上皇さまが「玉音放送」聞かれた疎開先の建物 宿泊施設に 栃木
かつて上皇さまが「玉音放送」を聞かれた栃木県益子町にある建物がギャラリーを備えた宿泊施設に改修され、記念の式典が開かれました。
この建物は、昭和48年に栃木県日光市から益子町に移築された明治15年に創業の「旧南間ホテル」で、木造2階建ての建物の「御座所」と呼ばれる和室は、上皇さまが疎開中に「玉音放送」を聞かれた場所として知られています。

所有する町が3年前から行っていた老朽化に伴う改修工事がこのほど終わり、「ましこ悠和館」と名前を新たにして開館しました。
12日、高円宮妃の久子さまと長女の承子さまが出席されて記念の式典が開かれ、関係者がテープカットをして開館を祝いました。

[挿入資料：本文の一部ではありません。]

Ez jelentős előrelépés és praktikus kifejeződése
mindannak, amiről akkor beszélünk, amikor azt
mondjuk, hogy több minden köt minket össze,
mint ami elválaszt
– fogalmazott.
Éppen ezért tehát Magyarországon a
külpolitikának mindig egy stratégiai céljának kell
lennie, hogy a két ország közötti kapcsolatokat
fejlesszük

久子さまは「ましこ悠和館が平和を考える機会を提供していただければ幸いです」と述べられました。

「ましこ悠和館」では、平和学習に活用してもらおうと「御座所」で玉音放送が聞けるようになったほか、戦時中の新聞などが見られるギャラリーが新設されました。

ことし夏からは建物内の5部屋で宿泊ができるようになります。

益子町観光商工課の福田浩一課長は「幅広い年代の方に来館いただいて、平和について考えていただければ大変ありがたいと思います」と話していました。